## Given entries

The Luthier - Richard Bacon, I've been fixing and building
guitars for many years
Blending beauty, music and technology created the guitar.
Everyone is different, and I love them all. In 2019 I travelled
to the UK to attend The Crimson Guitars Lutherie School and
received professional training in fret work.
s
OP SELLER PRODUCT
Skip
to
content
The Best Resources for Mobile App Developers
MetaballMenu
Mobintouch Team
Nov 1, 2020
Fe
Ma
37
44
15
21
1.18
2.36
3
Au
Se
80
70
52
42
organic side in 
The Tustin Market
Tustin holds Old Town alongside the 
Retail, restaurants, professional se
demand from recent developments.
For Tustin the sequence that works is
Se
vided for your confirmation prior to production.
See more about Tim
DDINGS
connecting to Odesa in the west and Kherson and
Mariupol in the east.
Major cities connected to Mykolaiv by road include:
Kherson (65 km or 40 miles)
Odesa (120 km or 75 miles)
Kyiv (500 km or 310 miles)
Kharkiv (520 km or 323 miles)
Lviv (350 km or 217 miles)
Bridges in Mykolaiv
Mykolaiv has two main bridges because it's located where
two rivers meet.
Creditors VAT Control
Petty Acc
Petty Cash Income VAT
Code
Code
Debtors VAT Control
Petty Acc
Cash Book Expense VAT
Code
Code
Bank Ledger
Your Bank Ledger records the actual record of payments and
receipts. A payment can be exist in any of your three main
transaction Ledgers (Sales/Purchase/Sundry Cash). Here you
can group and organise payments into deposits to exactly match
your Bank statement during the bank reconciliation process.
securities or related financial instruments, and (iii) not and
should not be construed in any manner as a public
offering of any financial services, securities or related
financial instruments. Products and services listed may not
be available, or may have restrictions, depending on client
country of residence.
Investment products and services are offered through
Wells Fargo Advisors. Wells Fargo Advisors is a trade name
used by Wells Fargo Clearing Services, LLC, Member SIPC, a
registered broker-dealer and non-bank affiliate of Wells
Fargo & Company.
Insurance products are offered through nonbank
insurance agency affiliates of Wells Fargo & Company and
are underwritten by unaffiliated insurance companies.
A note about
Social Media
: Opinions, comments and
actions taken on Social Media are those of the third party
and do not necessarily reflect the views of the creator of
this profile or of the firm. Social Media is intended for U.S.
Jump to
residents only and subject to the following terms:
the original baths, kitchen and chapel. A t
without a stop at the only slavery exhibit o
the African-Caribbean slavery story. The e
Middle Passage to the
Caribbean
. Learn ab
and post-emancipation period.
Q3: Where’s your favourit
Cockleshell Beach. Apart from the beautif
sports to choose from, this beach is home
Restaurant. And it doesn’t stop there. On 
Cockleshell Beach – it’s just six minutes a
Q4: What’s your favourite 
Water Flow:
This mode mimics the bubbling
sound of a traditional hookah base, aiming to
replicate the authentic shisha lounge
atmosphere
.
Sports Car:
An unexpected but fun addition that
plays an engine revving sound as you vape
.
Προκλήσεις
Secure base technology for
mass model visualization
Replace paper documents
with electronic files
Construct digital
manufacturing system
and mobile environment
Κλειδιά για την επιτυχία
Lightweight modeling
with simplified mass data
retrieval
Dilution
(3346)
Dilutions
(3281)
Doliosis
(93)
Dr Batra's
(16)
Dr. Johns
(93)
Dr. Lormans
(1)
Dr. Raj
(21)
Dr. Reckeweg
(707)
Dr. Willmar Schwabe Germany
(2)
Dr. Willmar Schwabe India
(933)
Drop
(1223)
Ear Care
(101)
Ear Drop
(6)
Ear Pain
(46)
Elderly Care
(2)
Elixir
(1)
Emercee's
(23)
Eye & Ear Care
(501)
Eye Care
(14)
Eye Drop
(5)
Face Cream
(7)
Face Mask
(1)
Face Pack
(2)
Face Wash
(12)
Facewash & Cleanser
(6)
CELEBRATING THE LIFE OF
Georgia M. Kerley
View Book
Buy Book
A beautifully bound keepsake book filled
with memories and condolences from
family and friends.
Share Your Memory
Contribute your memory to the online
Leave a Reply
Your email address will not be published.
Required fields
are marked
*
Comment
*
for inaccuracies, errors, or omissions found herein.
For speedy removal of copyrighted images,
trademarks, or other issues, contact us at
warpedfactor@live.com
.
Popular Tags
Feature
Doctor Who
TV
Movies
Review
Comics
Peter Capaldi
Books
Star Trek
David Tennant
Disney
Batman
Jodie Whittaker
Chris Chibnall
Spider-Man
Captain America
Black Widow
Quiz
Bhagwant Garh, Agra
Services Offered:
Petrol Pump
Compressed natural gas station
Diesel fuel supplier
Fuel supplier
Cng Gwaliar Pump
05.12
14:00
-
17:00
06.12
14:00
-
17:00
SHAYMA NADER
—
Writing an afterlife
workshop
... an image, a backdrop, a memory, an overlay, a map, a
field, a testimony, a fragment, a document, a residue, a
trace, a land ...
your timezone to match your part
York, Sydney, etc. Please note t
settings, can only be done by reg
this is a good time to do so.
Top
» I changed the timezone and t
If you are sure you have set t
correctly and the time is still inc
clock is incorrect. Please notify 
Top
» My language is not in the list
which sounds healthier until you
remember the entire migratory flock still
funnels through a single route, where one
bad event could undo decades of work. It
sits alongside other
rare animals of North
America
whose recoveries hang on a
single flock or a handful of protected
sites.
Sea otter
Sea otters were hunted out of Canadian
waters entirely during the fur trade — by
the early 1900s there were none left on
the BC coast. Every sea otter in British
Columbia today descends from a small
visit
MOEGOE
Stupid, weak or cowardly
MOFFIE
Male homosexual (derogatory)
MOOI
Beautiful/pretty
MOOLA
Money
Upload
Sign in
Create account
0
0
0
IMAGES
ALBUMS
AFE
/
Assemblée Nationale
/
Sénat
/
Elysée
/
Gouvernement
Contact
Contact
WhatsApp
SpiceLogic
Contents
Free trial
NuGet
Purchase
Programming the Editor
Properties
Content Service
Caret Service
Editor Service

## Task to complete
Copy the stretch from the start of the records through the line containing "actions taken on", replacing every "Wells Fargo Advisors" with "Wells Fargo Investments" and keeping all else the same.

## Answer section
The Luthier - Richard Bacon, I've been fixing and building
guitars for many years
Blending beauty, music and technology created the guitar.
Everyone is different, and I love them all. In 2019 I travelled
to the UK to attend The Crimson Guitars Lutherie School and
received professional training in fret work.
s
OP SELLER PRODUCT
Skip
to
content
The Best Resources for Mobile App Developers
MetaballMenu
Mobintouch Team
Nov 1, 2020
Fe
Ma
37
44
15
21
1.18
2.36
3
Au
Se
80
70
52
42
organic side in 
The Tustin Market
Tustin holds Old Town alongside the 
Retail, restaurants, professional se
demand from recent developments.
For Tustin the sequence that works is
Se
vided for your confirmation prior to production.
See more about Tim
DDINGS
connecting to Odesa in the west and Kherson and
Mariupol in the east.
Major cities connected to Mykolaiv by road include:
Kherson (65 km or 40 miles)
Odesa (120 km or 75 miles)
Kyiv (500 km or 310 miles)
Kharkiv (520 km or 323 miles)
Lviv (350 km or 217 miles)
Bridges in Mykolaiv
Mykolaiv has two main bridges because it's located where
two rivers meet.
Creditors VAT Control
Petty Acc
Petty Cash Income VAT
Code
Code
Debtors VAT Control
Petty Acc
Cash Book Expense VAT
Code
Code
Bank Ledger
Your Bank Ledger records the actual record of payments and
receipts. A payment can be exist in any of your three main
transaction Ledgers (Sales/Purchase/Sundry Cash). Here you
can group and organise payments into deposits to exactly match
your Bank statement during the bank reconciliation process.
securities or related financial instruments, and (iii) not and
should not be construed in any manner as a public
offering of any financial services, securities or related
financial instruments. Products and services listed may not
be available, or may have restrictions, depending on client
country of residence.
Investment products and services are offered through
Wells Fargo Investments. Wells Fargo Investments is a trade name
used by Wells Fargo Clearing Services, LLC, Member SIPC, a
registered broker-dealer and non-bank affiliate of Wells
Fargo & Company.
Insurance products are offered through nonbank
insurance agency affiliates of Wells Fargo & Company and
are underwritten by unaffiliated insurance companies.
A note about
Social Media
: Opinions, comments and
actions taken on Social Media are those of the third party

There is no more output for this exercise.